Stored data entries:
»»

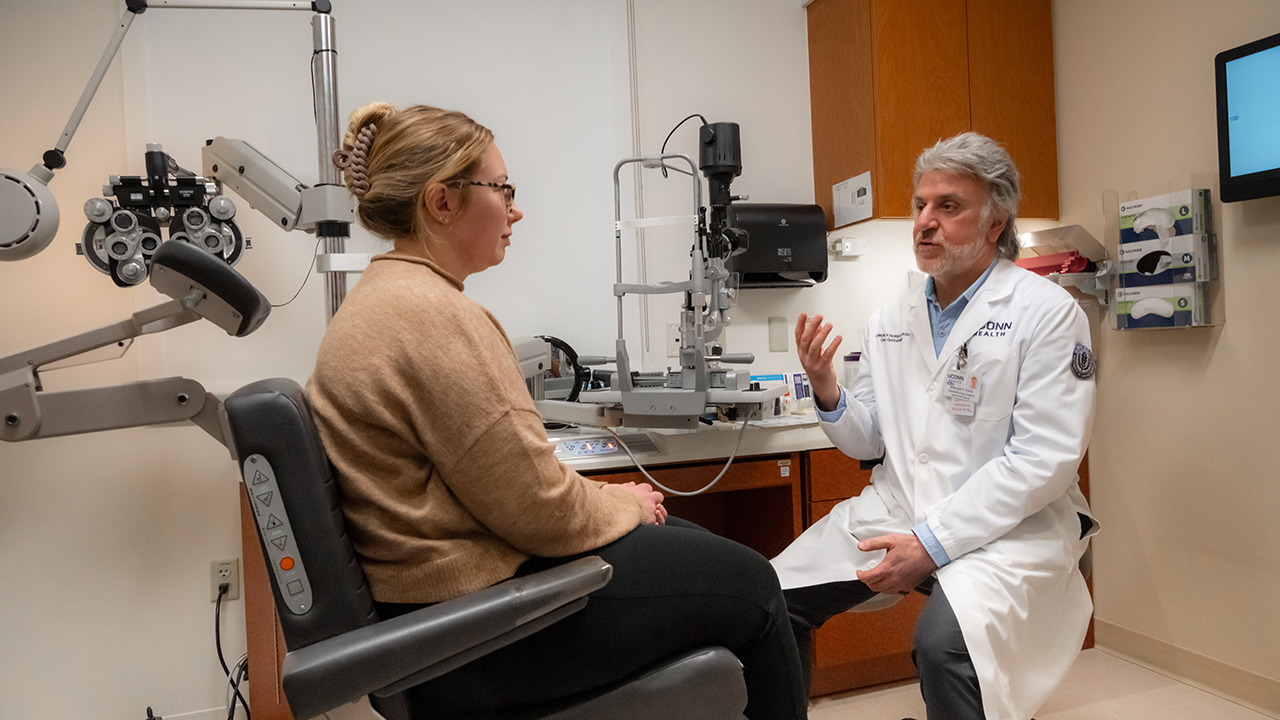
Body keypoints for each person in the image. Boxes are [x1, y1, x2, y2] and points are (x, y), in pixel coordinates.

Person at [306, 102, 806, 719]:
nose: (516, 210)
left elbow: (505, 485)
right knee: (755, 585)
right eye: (502, 189)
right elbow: (536, 507)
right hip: (474, 636)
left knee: (692, 545)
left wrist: (617, 504)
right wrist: (623, 501)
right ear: (442, 202)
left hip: (438, 610)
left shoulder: (385, 301)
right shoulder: (433, 315)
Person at [770, 132, 1097, 720]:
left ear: (995, 223)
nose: (925, 221)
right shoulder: (891, 317)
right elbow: (871, 440)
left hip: (1008, 528)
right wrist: (826, 388)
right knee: (770, 603)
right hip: (898, 507)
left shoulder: (1045, 312)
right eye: (921, 205)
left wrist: (931, 543)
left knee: (944, 647)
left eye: (948, 206)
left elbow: (1044, 460)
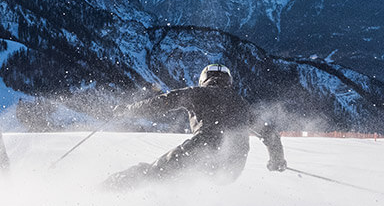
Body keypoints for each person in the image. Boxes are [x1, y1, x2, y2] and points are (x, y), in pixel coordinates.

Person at [105, 64, 287, 189]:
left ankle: (107, 189)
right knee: (185, 180)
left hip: (202, 150)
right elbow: (270, 134)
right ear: (229, 81)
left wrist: (128, 110)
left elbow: (161, 103)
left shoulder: (196, 93)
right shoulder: (242, 104)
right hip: (233, 167)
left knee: (153, 173)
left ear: (204, 79)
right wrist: (277, 160)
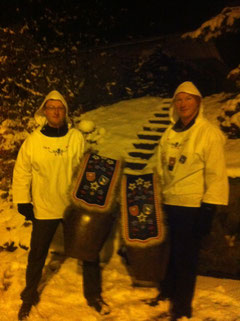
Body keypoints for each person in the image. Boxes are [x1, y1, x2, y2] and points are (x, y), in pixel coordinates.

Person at [12, 90, 109, 320]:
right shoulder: (34, 141)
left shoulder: (76, 137)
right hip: (45, 206)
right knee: (37, 254)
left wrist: (92, 194)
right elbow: (22, 172)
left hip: (72, 206)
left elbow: (85, 169)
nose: (56, 111)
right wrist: (22, 200)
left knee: (88, 251)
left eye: (60, 108)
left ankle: (93, 295)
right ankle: (28, 296)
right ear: (44, 111)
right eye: (51, 107)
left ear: (65, 112)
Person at [151, 81, 229, 320]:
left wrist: (208, 208)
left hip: (192, 206)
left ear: (198, 102)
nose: (183, 104)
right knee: (169, 254)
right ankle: (167, 292)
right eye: (179, 99)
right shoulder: (170, 133)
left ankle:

««

> _PROBLEM TO WORK ON_:
Exclude the pictures and repeat the entries word for word.

> _REPLY TO THE TASK_:
Body keypoints for each person in the image. Boxes are [x1, y1, x2, y2] and points are (x, y), in pixel coordinates.

Person at [306, 102, 806, 719]:
nose: (516, 210)
left elbow: (505, 485)
right knee: (755, 585)
right eye: (502, 189)
right elbow: (536, 507)
right hip: (474, 636)
left knee: (692, 545)
left wrist: (617, 504)
right wrist: (623, 501)
right ear: (442, 202)
left hip: (438, 610)
left shoulder: (385, 301)
right shoulder: (433, 315)
Person at [770, 132, 1097, 720]:
left ear: (995, 223)
nose: (925, 221)
right shoulder: (891, 317)
right elbow: (871, 440)
left hip: (1008, 528)
right wrist: (826, 388)
right knee: (770, 603)
right hip: (898, 507)
left shoulder: (1045, 312)
right eye: (921, 205)
left wrist: (931, 543)
left knee: (944, 647)
left eye: (948, 206)
left elbow: (1044, 460)
Body keypoints for each person in the image. Boxes are [x1, y1, x2, y2] and points are (x, y), in pixel coordinates.

Person at [105, 64, 287, 189]:
left ankle: (107, 189)
right knee: (185, 180)
left hip: (202, 150)
right elbow: (270, 134)
right ear: (229, 81)
left wrist: (128, 110)
left elbow: (161, 103)
left shoulder: (196, 93)
right shoulder: (242, 104)
right hip: (233, 167)
left knee: (153, 173)
left ear: (204, 79)
right wrist: (277, 160)
Body keypoints for each person in the image. Boxes are [x1, y1, x2, y2] and points are (x, y), in pixel coordinates.

Person at [12, 90, 109, 320]:
right shoulder: (34, 141)
left shoulder: (76, 137)
right hip: (45, 206)
right knee: (37, 254)
left wrist: (92, 194)
right elbow: (22, 172)
left hip: (72, 206)
left elbow: (85, 169)
nose: (56, 111)
right wrist: (22, 200)
left knee: (88, 251)
left eye: (60, 108)
left ankle: (93, 295)
right ankle: (28, 296)
right ear: (44, 111)
right eye: (51, 107)
left ear: (65, 112)
Person at [151, 81, 229, 320]:
left wrist: (208, 208)
left hip: (192, 206)
left ear: (198, 102)
nose: (183, 104)
right knee: (169, 254)
right ankle: (167, 292)
right eye: (179, 99)
right shoulder: (170, 133)
left ankle:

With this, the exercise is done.